By MARY MCNAMARA
Los Angeles Times
An event most often criticized for being self-indulgent and self-congratulatory – so over-long, repetitive and predictable that the host is all but required to joke about its absurdity – this year’s Academy Awards was a strange compilation of atonal moments in which the audience was kept perpetually off-balance. Host Chris Rock called Hollywood out on its racism and then sent his daughters out to sell Girl Scout cookies. The mood whipsawed from the shocking to the familiar and back again, often in the space of a few moments.
It was also the first Oscars in memory that, nakedly and unapologetically, attempted to do something other than hand out a bunch of gold statues. Which is revolutionary in and of itself.
From the moment the nominations were announced, the focus has been less on who made the list and more on who didn’t. Speculation about how Rock would handle hosting the #OscarsSoWhite ceremony ran to near frenzy. From the moment he stepped onto the stage in a white tuxedo jacket, it was clear he was not messing around.
“I counted at least 15 black people in that,” he said in reference to the show’s opening montage of the year’s films, adding: “Welcome to the White People’s Choice Awards.”
Narrowing the conversation about diversity to a black-and-white issue, he first downplayed the importance of this year’s protests – in past years, black people were “too busy being raped and lynched to care about best cinematographer,” he joked – before addressing them directly.
“Is Hollywood racist?” he asked finally. “You damn right Hollywood’s racist.”
After moving in and out of a few more jokes, he brought it back to the point: “We want the black actors to get the same opportunities as white actors. That’s it. And not just once . . All these guys get great parts all the time. But what about the black actors?”
Those who bet Rock would limit the issue to his monologue and then move on to more standard comedy lost that Oscars pool. Again and again, Rock returned to the theme of racism, in ways that sometimes worked – a clip in which best picture nominees were envisioned with black characters was very funny – and often did not. The evening’s oddest moment was Rock’s introduction of Stacey Dash as the academy’s new head of outreach.
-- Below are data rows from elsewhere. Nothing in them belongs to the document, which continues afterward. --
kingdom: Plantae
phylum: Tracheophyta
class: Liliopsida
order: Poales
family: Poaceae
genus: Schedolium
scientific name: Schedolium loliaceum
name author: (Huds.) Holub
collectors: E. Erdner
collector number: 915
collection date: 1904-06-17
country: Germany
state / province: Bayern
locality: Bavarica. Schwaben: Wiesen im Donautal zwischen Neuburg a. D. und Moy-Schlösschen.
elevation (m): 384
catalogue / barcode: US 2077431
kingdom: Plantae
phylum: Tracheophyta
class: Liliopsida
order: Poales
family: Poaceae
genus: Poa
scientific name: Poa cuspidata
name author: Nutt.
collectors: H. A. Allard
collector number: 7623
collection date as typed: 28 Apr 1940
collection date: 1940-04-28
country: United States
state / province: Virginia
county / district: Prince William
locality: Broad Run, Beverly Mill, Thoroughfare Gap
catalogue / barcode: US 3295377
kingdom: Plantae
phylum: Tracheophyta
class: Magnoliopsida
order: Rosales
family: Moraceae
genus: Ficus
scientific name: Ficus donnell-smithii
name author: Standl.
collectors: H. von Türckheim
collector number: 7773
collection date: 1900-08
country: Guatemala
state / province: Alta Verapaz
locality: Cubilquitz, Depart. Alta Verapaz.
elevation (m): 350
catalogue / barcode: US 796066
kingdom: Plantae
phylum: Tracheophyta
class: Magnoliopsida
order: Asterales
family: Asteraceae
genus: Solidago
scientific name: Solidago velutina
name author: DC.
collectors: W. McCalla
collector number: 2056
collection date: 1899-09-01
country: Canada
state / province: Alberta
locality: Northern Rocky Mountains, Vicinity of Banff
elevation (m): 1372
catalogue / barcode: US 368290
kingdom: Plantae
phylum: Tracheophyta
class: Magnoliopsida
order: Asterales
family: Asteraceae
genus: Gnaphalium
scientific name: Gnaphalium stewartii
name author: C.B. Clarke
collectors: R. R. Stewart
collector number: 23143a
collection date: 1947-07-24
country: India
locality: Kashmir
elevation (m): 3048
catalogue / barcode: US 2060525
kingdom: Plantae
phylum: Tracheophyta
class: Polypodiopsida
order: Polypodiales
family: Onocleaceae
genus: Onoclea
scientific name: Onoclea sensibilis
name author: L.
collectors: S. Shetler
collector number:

The bit left many baffled and reaching for Google. (Dash recently called for an end to Black History Month, among other things.)
In between Rock’s moments onstage, a more traditional ceremony occurred. Ryan Gosling sparred with Russell Crowe, Buzz and Woody revisited their cinematic bromance, Louis CK pointed out that the best documentary short subject was the most important award of the evening because it was the only Oscar “going home in a Honda.”
But the show also swung from women in dog collars dancing as the Weeknd sang “Earned It” to Vice President Joe Biden calling on the audience to help end rape and sexual assault on campuses before introducing Lady Gaga and her nominated song “Til It Happens to You.”
On top of the political challenges, this year’s telecast had brand-new producers, Reginald Hudlin and David Hill, who initiated several changes including a thank-you crawl, in which the people to whom winners felt indebted ran along the bottom of the screen, and a narrative order that purported to follow the timeline of filmmaking.
Taken together, it was, well, difficult to take together. Stitched into a new format and given the extra features of activism and admonishment, the evening often felt like the Franken-Oscars, a whole different sort of creature that no one could quite control. At times, it felt as if the winners were almost incidental.
Yet for all its flaws, Rock’s Oscars had some of the most powerful moments seen in the telecast’s history. His decision to honestly answer the question “Is Hollywood racist?” was brave and effective. Even when the jokes became one-note, there was no denying that, with the exception of the documentary and the foreign film categories, the winners were a procession of white people. Honestly, why can’t feature films be as reflective of human experience as documentaries?
Somewhere at the midway point, academy President Cheryl Boone Isaacs took the stage, as the academy president always does. Isaacs has been at the center of the #OscarsSoWhite storm even more than Rock, and her call to those in the audience to be part of the solution was simple and affecting. “It is not enough to listen and agree,” she said. “We must take action.”
After years of being dissed for its irrelevance, this year’s Oscars took action. The results were mixed, to be sure, and Rock did not ever settle into his usual balance of outrage and humanity. But it was an attempt. And if Hollywood believes, as it should, that film is a medium of truth-telling and a catalyst for change, then moments of self-examination should occur at least as often as those of celebration.
Even if they are not seamless evenings of splendid extravaganza.